On the #JoMoShow Twitter promotion: "I've never personally had anything trend on Twitter before. So I just thought it would be a lot of fun."
How he made it happen: "I emailed and called a bunch of my friends that have a following of their own on Twitter and sort of secretly put the word out to them. And then a couple days before, I put it out on my Twitter—'Hey guys, at noon Pacific Time on Saturday, we're going to try and trend it.' And all my friends really came through for me. It's a very cool little community of people I'd met through various things and became friends with for whatever reason. Not only StarKid but people like Jackie Emerson from "The Hunger Games" and [comedian] Grace Helbig and some people who have a very strong online presence. [Disney princess parodist] Jon Cozart contributed as well. It's hard to trend something on Twitter worldwide. [Laughs.] But it came through! And I was so happy everyone chipped in to help me. I was very, very excited about that."

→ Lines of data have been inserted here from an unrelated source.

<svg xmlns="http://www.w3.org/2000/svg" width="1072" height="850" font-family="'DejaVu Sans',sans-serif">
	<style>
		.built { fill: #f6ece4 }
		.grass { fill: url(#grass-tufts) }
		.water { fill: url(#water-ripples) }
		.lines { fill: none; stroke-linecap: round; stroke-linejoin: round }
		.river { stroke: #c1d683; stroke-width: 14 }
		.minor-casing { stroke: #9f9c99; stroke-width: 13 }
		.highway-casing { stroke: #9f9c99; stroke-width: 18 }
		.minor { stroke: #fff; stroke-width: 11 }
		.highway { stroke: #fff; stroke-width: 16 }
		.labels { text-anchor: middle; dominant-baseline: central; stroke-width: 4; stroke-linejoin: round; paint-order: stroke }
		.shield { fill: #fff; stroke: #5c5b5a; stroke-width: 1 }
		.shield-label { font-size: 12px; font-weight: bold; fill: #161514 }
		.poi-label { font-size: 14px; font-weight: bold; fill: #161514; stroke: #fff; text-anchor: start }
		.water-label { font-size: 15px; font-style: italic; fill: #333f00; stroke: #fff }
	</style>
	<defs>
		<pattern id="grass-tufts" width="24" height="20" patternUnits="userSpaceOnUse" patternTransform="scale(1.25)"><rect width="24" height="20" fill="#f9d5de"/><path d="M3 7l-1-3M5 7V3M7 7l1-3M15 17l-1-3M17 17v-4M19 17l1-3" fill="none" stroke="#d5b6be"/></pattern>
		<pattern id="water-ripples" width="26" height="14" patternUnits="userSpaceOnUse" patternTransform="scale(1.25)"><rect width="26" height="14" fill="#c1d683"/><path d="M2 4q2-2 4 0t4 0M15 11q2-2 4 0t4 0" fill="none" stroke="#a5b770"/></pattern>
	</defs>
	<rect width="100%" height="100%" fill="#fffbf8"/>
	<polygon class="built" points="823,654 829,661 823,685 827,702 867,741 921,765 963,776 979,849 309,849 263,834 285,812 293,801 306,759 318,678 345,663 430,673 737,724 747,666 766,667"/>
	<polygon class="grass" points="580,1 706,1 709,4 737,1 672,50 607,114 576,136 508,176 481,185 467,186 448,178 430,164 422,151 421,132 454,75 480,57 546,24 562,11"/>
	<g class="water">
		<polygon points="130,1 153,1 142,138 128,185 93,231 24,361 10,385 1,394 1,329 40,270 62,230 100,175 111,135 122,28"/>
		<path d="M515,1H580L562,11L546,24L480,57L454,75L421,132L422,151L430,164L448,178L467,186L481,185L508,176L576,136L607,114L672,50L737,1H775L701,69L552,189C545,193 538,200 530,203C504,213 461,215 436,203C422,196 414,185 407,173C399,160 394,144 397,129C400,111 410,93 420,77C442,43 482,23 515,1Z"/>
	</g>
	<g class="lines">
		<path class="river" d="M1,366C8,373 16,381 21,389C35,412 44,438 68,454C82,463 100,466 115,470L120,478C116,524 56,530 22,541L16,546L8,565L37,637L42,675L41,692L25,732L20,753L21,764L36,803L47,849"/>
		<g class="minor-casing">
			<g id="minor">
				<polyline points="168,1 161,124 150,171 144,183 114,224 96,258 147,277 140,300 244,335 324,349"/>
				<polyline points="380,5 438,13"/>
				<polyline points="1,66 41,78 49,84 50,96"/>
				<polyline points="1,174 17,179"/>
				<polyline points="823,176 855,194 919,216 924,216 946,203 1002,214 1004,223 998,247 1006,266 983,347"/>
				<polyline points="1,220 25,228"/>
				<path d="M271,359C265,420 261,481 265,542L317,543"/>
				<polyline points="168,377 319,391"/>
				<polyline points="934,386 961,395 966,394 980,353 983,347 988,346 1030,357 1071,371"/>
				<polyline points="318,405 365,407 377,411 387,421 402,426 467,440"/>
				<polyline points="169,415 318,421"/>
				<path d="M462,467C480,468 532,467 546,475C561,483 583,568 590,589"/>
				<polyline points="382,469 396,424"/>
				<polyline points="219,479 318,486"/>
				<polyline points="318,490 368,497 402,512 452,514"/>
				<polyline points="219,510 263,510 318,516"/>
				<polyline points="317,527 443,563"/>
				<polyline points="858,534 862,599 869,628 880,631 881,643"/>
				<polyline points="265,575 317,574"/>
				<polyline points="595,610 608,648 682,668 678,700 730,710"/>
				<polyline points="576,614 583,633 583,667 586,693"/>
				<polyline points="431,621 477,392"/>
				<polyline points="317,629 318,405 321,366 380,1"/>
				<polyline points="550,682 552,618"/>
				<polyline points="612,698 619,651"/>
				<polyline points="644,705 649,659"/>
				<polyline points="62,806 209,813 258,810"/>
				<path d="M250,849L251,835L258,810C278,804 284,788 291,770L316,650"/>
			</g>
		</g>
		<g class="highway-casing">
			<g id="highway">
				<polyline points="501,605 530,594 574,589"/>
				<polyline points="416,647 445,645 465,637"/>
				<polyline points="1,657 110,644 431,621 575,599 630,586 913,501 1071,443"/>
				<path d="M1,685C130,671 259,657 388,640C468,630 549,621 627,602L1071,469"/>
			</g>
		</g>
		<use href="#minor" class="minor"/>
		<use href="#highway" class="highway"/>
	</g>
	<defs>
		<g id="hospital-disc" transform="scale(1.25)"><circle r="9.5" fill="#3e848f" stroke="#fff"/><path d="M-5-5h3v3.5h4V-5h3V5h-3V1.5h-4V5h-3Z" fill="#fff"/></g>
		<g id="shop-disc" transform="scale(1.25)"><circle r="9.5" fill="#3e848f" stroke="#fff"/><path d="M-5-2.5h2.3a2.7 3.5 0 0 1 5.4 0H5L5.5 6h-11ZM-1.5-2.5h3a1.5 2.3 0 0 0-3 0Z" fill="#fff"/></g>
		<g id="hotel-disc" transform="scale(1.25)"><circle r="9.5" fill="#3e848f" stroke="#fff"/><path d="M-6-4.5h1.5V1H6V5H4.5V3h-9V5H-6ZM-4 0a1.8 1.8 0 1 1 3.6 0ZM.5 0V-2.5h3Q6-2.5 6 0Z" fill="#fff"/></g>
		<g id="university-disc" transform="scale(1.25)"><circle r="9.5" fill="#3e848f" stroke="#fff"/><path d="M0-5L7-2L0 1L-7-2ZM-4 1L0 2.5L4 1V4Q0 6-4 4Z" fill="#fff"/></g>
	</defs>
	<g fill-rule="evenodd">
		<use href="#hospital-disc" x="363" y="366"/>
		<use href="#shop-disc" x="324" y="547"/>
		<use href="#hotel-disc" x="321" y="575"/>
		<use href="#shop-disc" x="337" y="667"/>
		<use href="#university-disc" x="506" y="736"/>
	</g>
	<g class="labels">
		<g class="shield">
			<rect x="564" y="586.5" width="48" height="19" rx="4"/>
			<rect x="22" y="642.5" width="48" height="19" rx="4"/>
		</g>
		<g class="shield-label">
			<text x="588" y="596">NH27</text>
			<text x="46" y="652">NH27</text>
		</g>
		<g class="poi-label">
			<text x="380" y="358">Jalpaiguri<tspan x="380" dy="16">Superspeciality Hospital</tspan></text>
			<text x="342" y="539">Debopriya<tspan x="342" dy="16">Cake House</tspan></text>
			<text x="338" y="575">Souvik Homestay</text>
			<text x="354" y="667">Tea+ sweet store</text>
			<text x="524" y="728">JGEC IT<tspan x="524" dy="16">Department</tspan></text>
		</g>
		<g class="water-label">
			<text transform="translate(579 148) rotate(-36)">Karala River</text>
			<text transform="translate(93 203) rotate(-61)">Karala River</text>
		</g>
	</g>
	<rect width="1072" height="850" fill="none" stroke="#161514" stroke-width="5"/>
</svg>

The importance of a virtual community: "We're going to five cities to start out with. If everything goes well, we'll expand and go to more cities. But this is something that everybody can participate in. And that's really important to me. That's something I really enjoy—that everyone can have a voice in it. And it definitely was the case, 'cause it was trending in the U.S. first, which makes sense 'cause we're going to U.S. cities. But then shortly after that, the U.K. and Australia started contributing and that really bumped it up to worldwide. That was so cool. [Laughs.]"
The lowdown on the Chicago show: "It's hard to describe in one word; I try to call it Panda-tacular. Basically, it's sketch comedy, improvisation, music and parodies all in one. What's new about this show is we're having even more audience interaction than we've ever had before—it will be very interactive."
The top-secret interactive components: "We're keeping it a little bit under wraps, but we always interact with the audience during an improv segment called 'Joe Moses Supposes,' where I actually take live questions from the audience and answer them and then if my co-host doesn't like the answer, they ring the bell and I have to come up with a completely new answer on the spot. That's something we've been working on. But then in particular for this show, at the end there's a segment of 'quote-unquote' musical improvisation and we're actually going to bring up a volunteer to be part of our final musical number."